Balance issues occur in a speed range say 35-45mph. If the vibration seems to remain constant that typically indicates loose or worn parts. If angles are the issue they will be most noticeable either during acceleration or deceleration.
What is the easiest way to check if it is out of balance, can't seem to get rid of the vibes with my new shaft... I have my pinion angle mint, got adjustable lowers to dial in the thrust angle, and my front driveshaft removed, and I am still getting vibes at various speeds (acceleration, deceleration, cruising).
Easiest is probably taking it to a shop and have them check, it is roughly a 30 minute procedure.
Another way is to put rear axle on jacks, put it into gear and let it spin. Put a stick/pen or your hand on spinning drive shaft and you will be able to feel the wobble. This however does not account for axle warp up or down due to torque.
If by "angle mint" you mean axle pinion 0* - 2* below angle of ds with SYE, then like BlackJack said something else is going on.
Try to rotate drive shaft between yokes of TC and axle, sometimes a yoke can be offset and that will cause disbalance. In total there are 4 combinations of how tc yoke, ds, and axle yoke can be put together. Also make sure ujoint is fully seated into a yoke .
Chasing vibrations in a Jeep can lead on a quest to insanity.
I have a natural gift at ordering defective parts, I also have a bad habit of replacing bunch of things all at once. New front DS, new rotors, new wheel hubs, new tires: DS was not properly balanced. Wheel hub had a wobble. One of the rotors was out of balance (probably a result of wobbly hub), and 2 out of 5 tires got replaced. Keep in mind those are new parts, so obviously initially i thought that issue was else where.
What that experience has taught me is that if issue is in the front axle, it will be felt in the steering wheel.
I’ll add a data point here. I have Adam’s shafts front & rear and I had the damndest time removing them last week. And an even harder time reinstalling the back, needing to raise the t-case to a point where there was enough gap to fit it. I haven’t tried the front yet, I don’t have the stomach for the fight. Not sure how I missed this thread for this long.
When I put them in new they wanted to expand on their own iirc, but I was able to compress by hand. Definitely no longer the case.
It sound like Adam’s warranty or at least their customer service sucks…my rear shaft hit 12 months old in April, but my front shaft was new in October. I didn’t even have time to improperly maintain either of them. How old are the shafts y’all are fighting with?
How bad does the cv joint have to be off (aka bad thrust) to create a driveline vibe? I will be playing with All my arms this weekend trying to get rid of the vibe. However, put a Dana 44 in the rear and welded brackets (So it is obviously not symmetrical). I will try to get thrust bang on, will rotate the shaft on the yokes, and try the pen trick. After that, all out of ideas, and 100% rear as when I pull that shaft any and all vibes are gone. Thanks for any help!
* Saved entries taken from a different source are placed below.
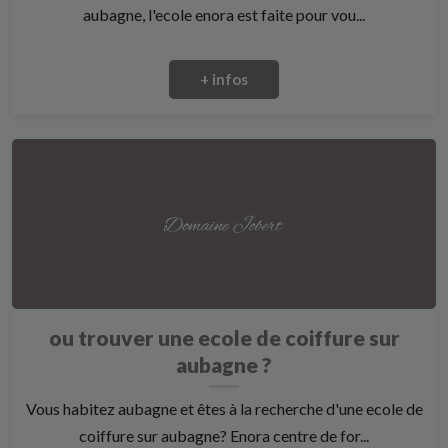
aubagne, l'ecole enora est faite pour vou...
+ infos
ou trouver une ecole de coiffure sur
aubagne ?
Vous habitez aubagne et êtes à la recherche d'une ecole de
coiffure sur aubagne? Enora centre de for...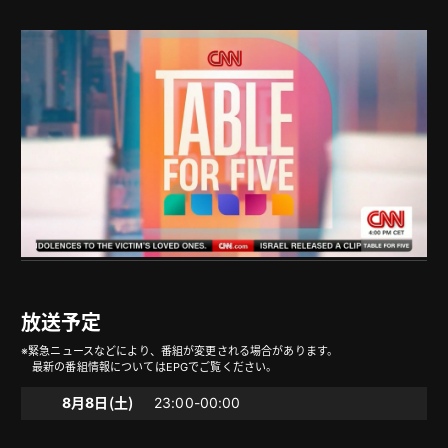
放送予定
※緊急ニュースなどにより、番組が変更される場合があります。
最新の番組情報についてはEPGでご覧ください。
8月8日（土）
23:00-00:00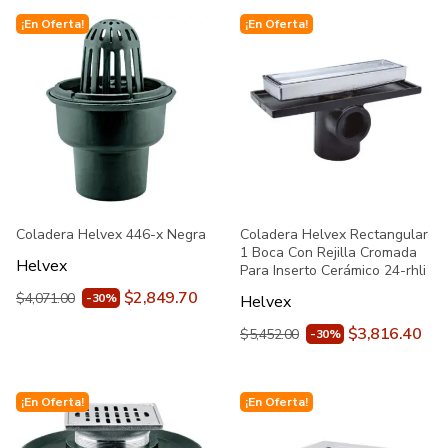
¡En Oferta!
¡En Oferta!
Coladera Helvex 446-x Negra
Coladera Helvex Rectangular
1 Boca Con Rejilla Cromada
Helvex
Para Inserto Cerámico 24-rhli
$2,849.70
$4,071.00
-30%
Helvex
$3,816.40
$5,452.00
-30%
¡En Oferta!
¡En Oferta!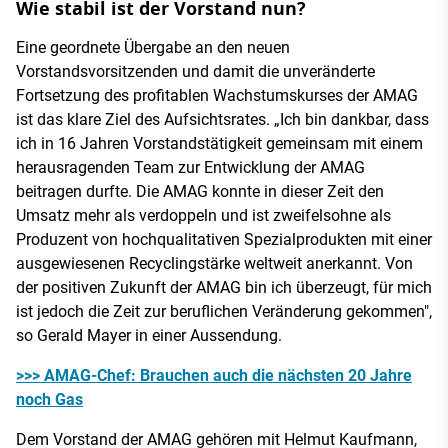
Wie stabil ist der Vorstand nun?
Eine geordnete Übergabe an den neuen
Vorstandsvorsitzenden und damit die unveränderte
Fortsetzung des profitablen Wachstumskurses der AMAG
ist das klare Ziel des Aufsichtsrates. „Ich bin dankbar, dass
ich in 16 Jahren Vorstandstätigkeit gemeinsam mit einem
herausragenden Team zur Entwicklung der AMAG
beitragen durfte. Die AMAG konnte in dieser Zeit den
Umsatz mehr als verdoppeln und ist zweifelsohne als
Produzent von hochqualitativen Spezialprodukten mit einer
ausgewiesenen Recyclingstärke weltweit anerkannt. Von
der positiven Zukunft der AMAG bin ich überzeugt, für mich
ist jedoch die Zeit zur beruflichen Veränderung gekommen",
so Gerald Mayer in einer Aussendung.
>>> AMAG-Chef: Brauchen auch die nächsten 20 Jahre
noch Gas
Dem Vorstand der AMAG gehören mit Helmut Kaufmann,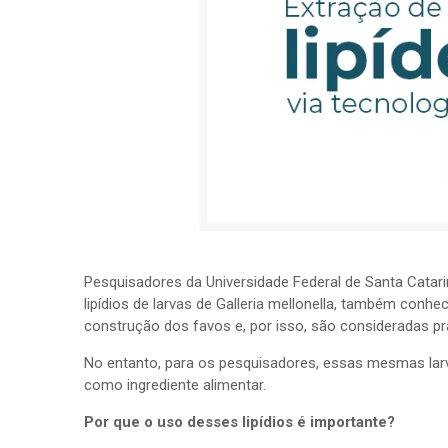
Pesquisadores da Universidade Federal de Santa Catarin
lipídios de larvas de Galleria mellonella, também conh
construção dos favos e, por isso, são consideradas pr
No entanto, para os pesquisadores, essas mesmas larva
como ingrediente alimentar.
Por que o uso desses lipídios é importante?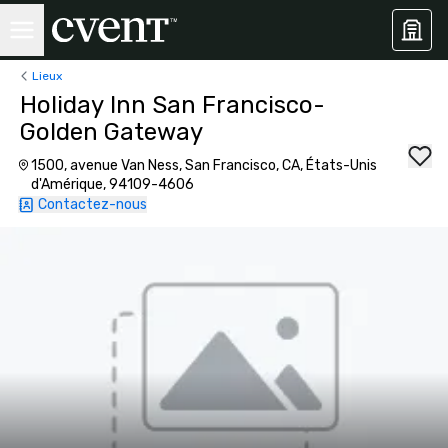
Lieux
Holiday Inn San Francisco-
Golden Gateway
1500, avenue Van Ness, San Francisco, CA, États-Unis
d'Amérique, 94109-4606
Contactez-nous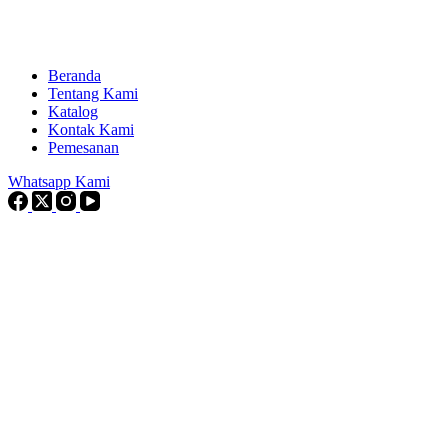
Beranda
Tentang Kami
Katalog
Kontak Kami
Pemesanan
Whatsapp Kami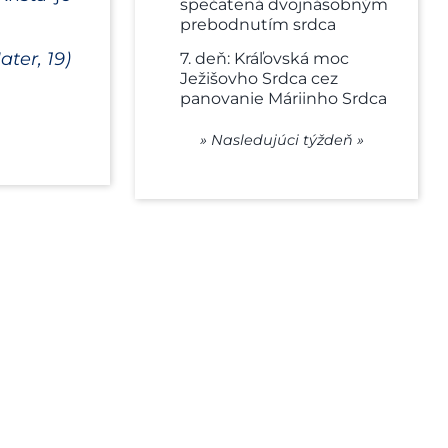
spečatená dvojnásobným
prebodnutím srdca
ater, 19)
7. deň: Kráľovská moc
Ježišovho Srdca cez
panovanie Máriinho Srdca
» Nasledujúci týždeň »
How bad does the cv joint have to be off (aka bad thrust) to create a driveline vibe? I will be playing with All my arms this weekend trying to get rid of the vibe. However, put a Dana 44 in the rear and welded brackets (So it is obviously not symmetrical). I will try to get thrust bang on, will rotate the shaft on the yokes, and try the pen trick. After that, all out of ideas, and 100% rear as when I pull that shaft any and all vibes are gone. Thanks for any help!
I had to look up what thrust angle is. My rear is an 8.8 which has an offset pinion and welded brackets. Both cause issues. The brackets are not perfect so my arms are at different lengths from each other (left vs right) in the rear. That helped a ton when I was figuring out driveline vibes, so I think you're on the right track. Do you have an adjustable track bar in the rear?
Back on the seized driveshaft track... I took both my Adams to a local driveshaft shop. He had to take soak them in some sort of magic penetrating oil, then used his press to take them apart, then cleaned them and greased them, should be good as new. Gonna cost me $90, although I could tell on the phone that he was trying to figure out how much he could get away with charging me considering he did very little work.
They close before I can get there today, so I'll try to ask him some further questions when I pick them up. When I get the skinny from him, Adams is going to hear about it from me. Rear shaft was bought in April of '21 and the front shaft was new in October of '21. I find it hard to believe that I've owned them long enough to have poorly maintained them.